Horsepower for a Circular Sawmill

You need enough power to maintain the RPMs that the blade is tuned for. November 26, 2008

Question
I have built an M-14 small mill and tried to power it with my Allis Chalmers CA. I was figuring it would be a little small, and now I see it is a lot small for this. What is too much HP for this setup? It has the 46" blade and 10' carriage. I don't want to overpower it either.

Forum Responses
(Forum Responses)
From contributor D:
I used to run mine (46" too) with an Oliver Super 77 which I believe is about 45 hp, and I could make it lug a little on the larger logs.
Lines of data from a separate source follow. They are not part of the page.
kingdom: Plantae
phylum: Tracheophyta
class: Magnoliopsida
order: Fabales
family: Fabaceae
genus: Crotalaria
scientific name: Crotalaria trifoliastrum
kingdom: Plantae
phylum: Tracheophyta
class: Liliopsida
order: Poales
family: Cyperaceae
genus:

My Oliver 1550 ran it fine at 50 - 55 hp. Smaller is okay if you slow down the feed, and aren't worried about volume. Anything over 60 hp may be overkill. I don't recall if the manual addresses the issue.



From contributor A:
I can not remember if it was 1hp per tooth or 1 hp per inch of blade on circle mills. But I would guess 45 to 50 hp to be about right for that setup. A little too much is better than too little. The rpm that the blade is hammered for is as important as anything, and being able to keep at that rpm is your goal.


From contributor B:
I have heard for production use 5 hp per inch of the saw in the cut. A 46 should cut around 18 inches, so that would be 90 horses. I run a 48 with 130 horses. We used to have 75 on it and it was kind of slow. I can take a cut through a 6 inch cant in just under 2 seconds with the big engine. The thing with the small engine is if you let the saw rpm drop, the saw won't stand up. Horsepower needs are also going to depend on the gauge of the saw and the pattern. F style pulls more power than B style because of more teeth in the cut.